Well David, thanx a lot. Just made a simple flow with inject to Venus settings and it works the way i wanted.

Really simple but hard to find how to accomplish this in NodeRed. Appreciated!

@Knakkel

Try DESS again. It considers usage forecast, PV forecast and system efficiency, which is 80% for a round trip.

Try the following settings:

In VRM set min SOC (until grid failes) to a comfortable value, e.g 50%.

Leave BatteryLife on.

In VRM make setting for DESS
More/ Setting/ Dyn. ESS / System / Max (import/export) Power = 5kW

This setting will adjust the schedule in terms of maximum power pushed to or pull from grid, e.g. max grid set point.

Your 3 MP2 5K will together not use more than 5kW.

Check the restrictions. If restrict sell to grid is on, it will never set negative grid set point.

If this does not suite your needs or you like to tinker around than use NodeRed.

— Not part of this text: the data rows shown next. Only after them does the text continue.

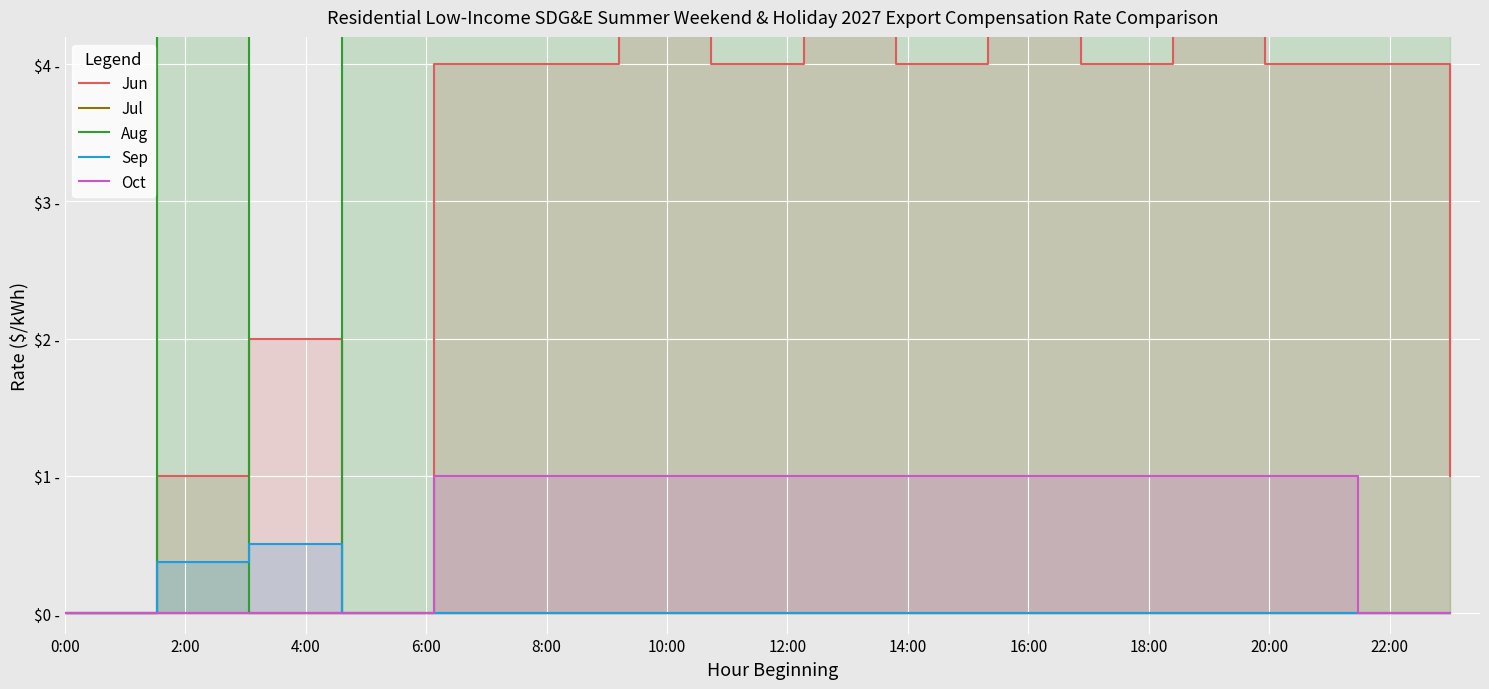

Does the chart display data point markers on the line(s)?

No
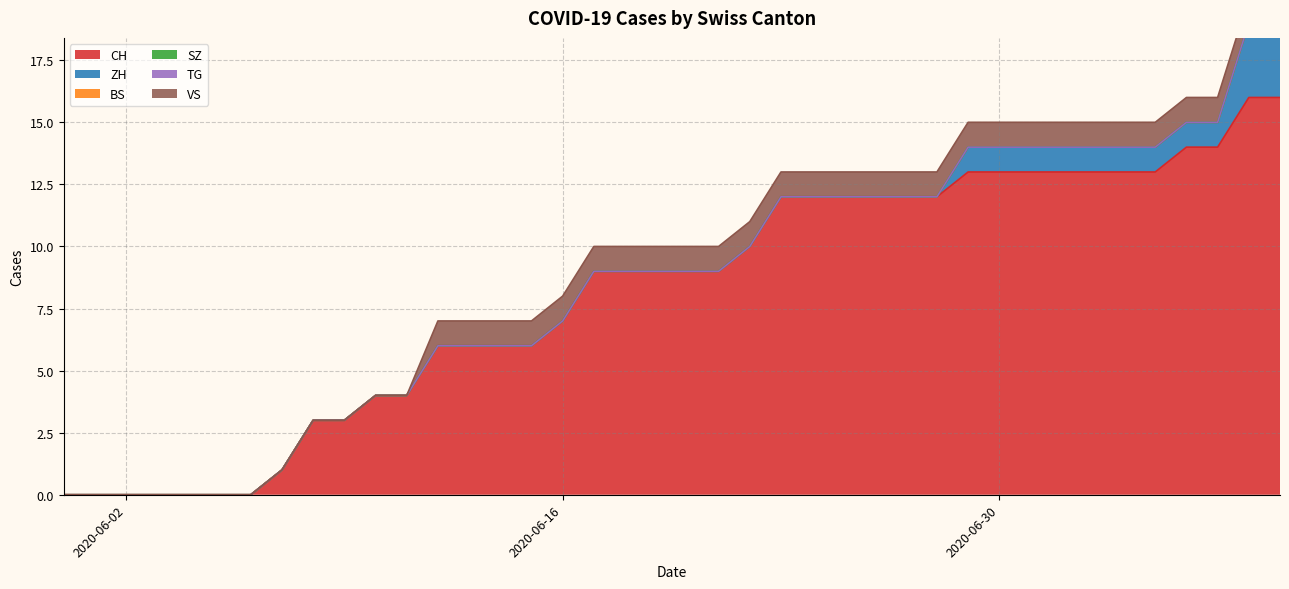

What is the maximum value for CH?

16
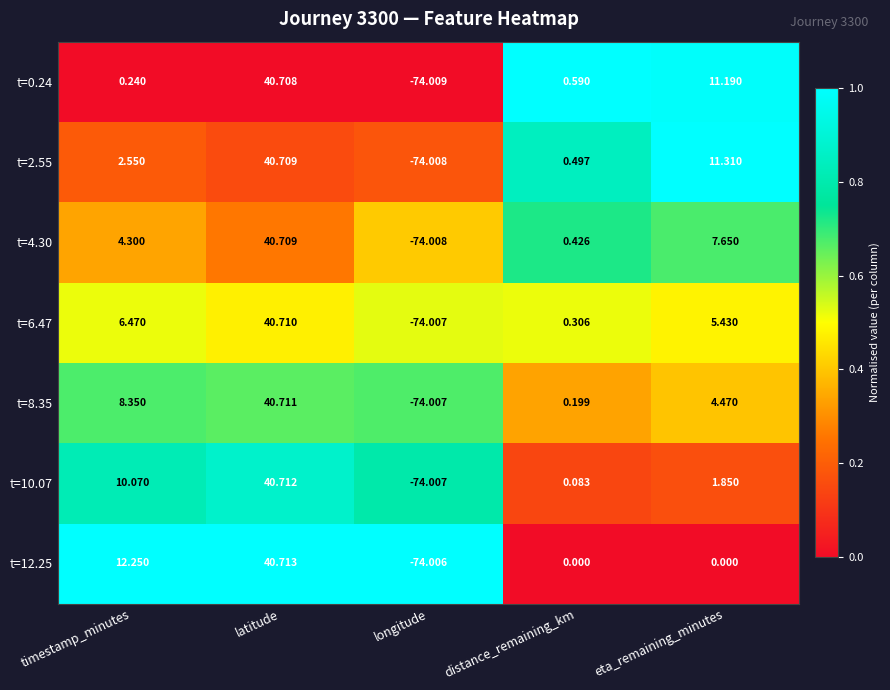

Which label corresponds to the largest value in the chart?

latitude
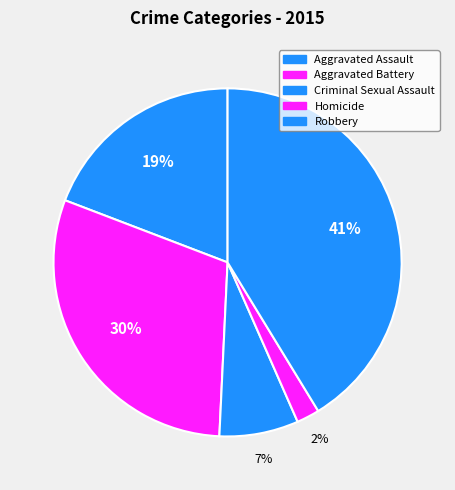

What is the ratio of the value at Robbery to the value at Aggravated Battery?

1.4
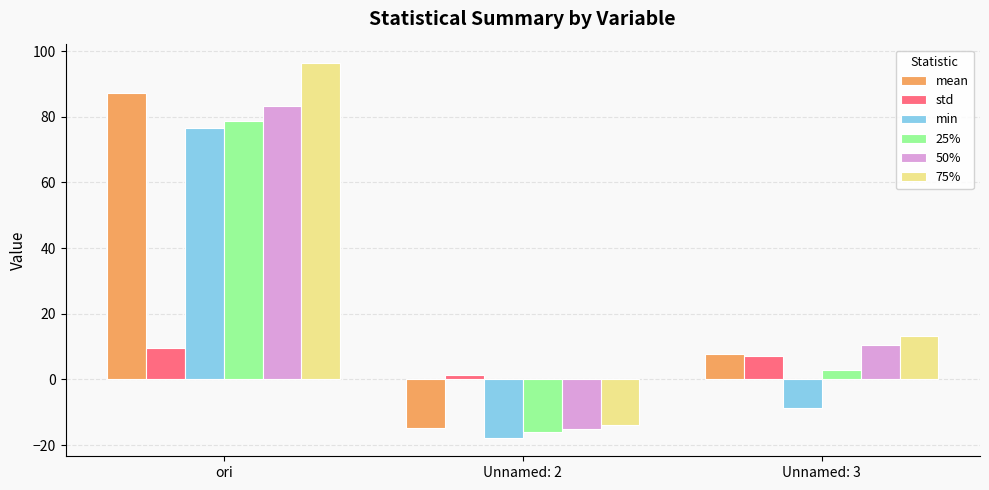

What is the spread (max minus min) of values at ori?

86.9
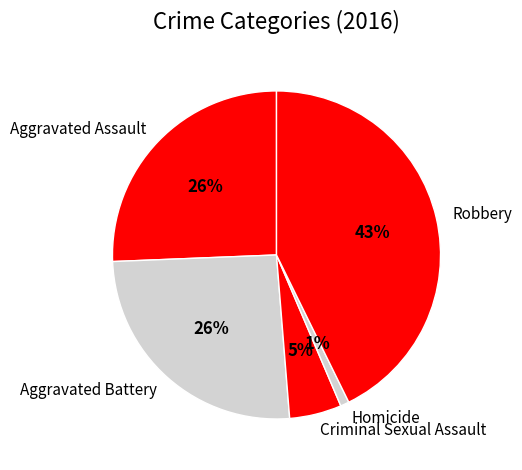

Does Robbery account for over 50% of the chart?

No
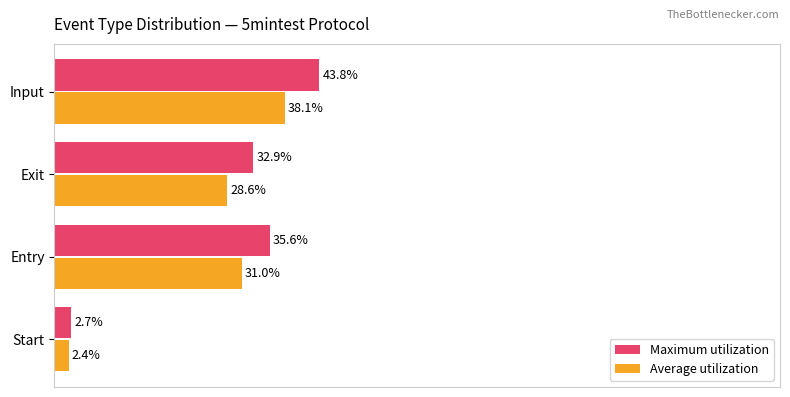

Is the value of Maximum utilization at Entry greater than the value of Average utilization at Input?

No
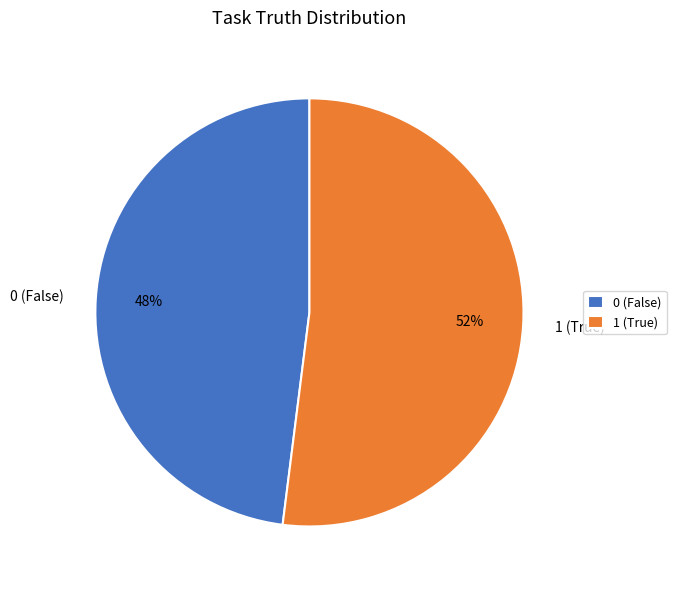

Do 0 (False) and 1 (True) together represent more than half of the pie?

Yes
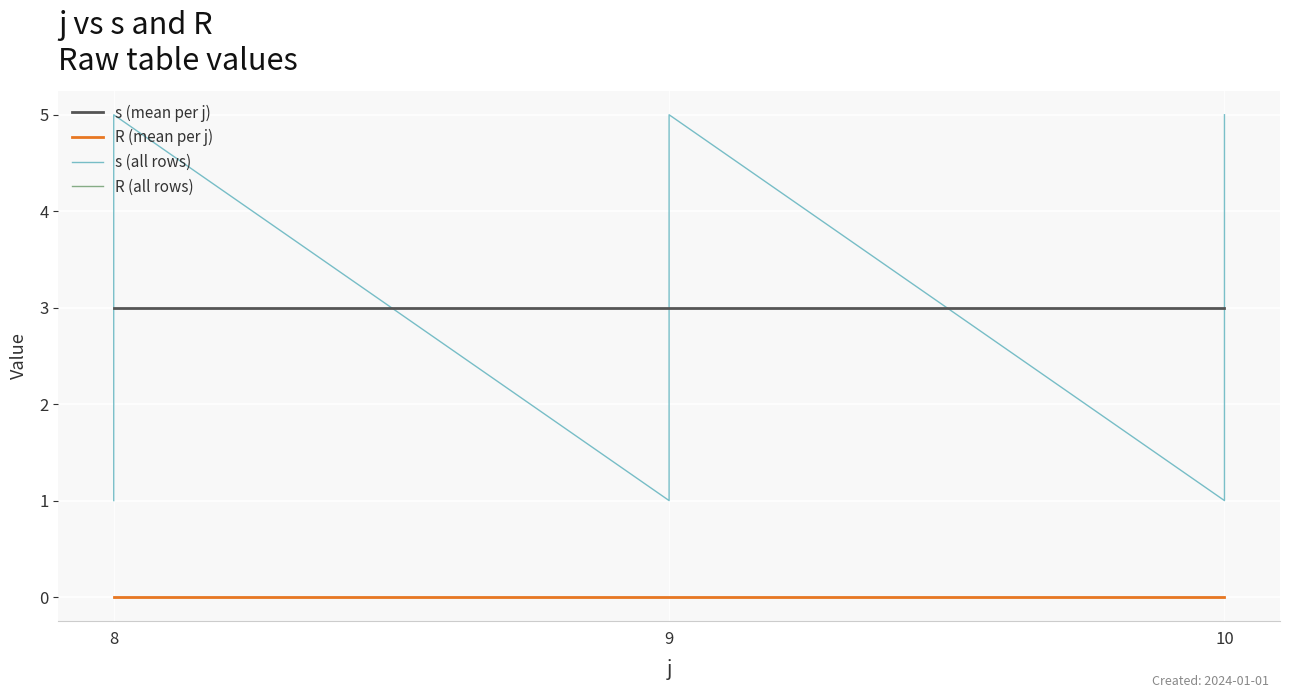

What is the maximum value for s (mean per j)?

3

If grid fails, (D)ESS is switched off and MP2 uses remaining battery to serve you.
When grid comes back, (D)ESS is switched on automatically.

@BjoernK

Hey Björn! Thanx for the instructions, these were actually the first things i tried to tinker with. Most of the time this doesn’t work because it’s on Dynamic. So all i could accomplish was to slide the min SoC slider around. Then still it would not charge because prices were to high, and discharging onto the grid did not happen at all. So (sometimes) i just want to take control a bit, and after that i turn on DESS again. I like the way DESS does its work, and mostly it does not need babysitting at all. I just needed to understand the why and how.

Anyway thanks for your input !

If you like to understand DESS search for posts from dognose. He programmed parts of it and explained a lot.
With current beta there will be an improvement increasing SOC precision better than 1%, which caused some wired behavior.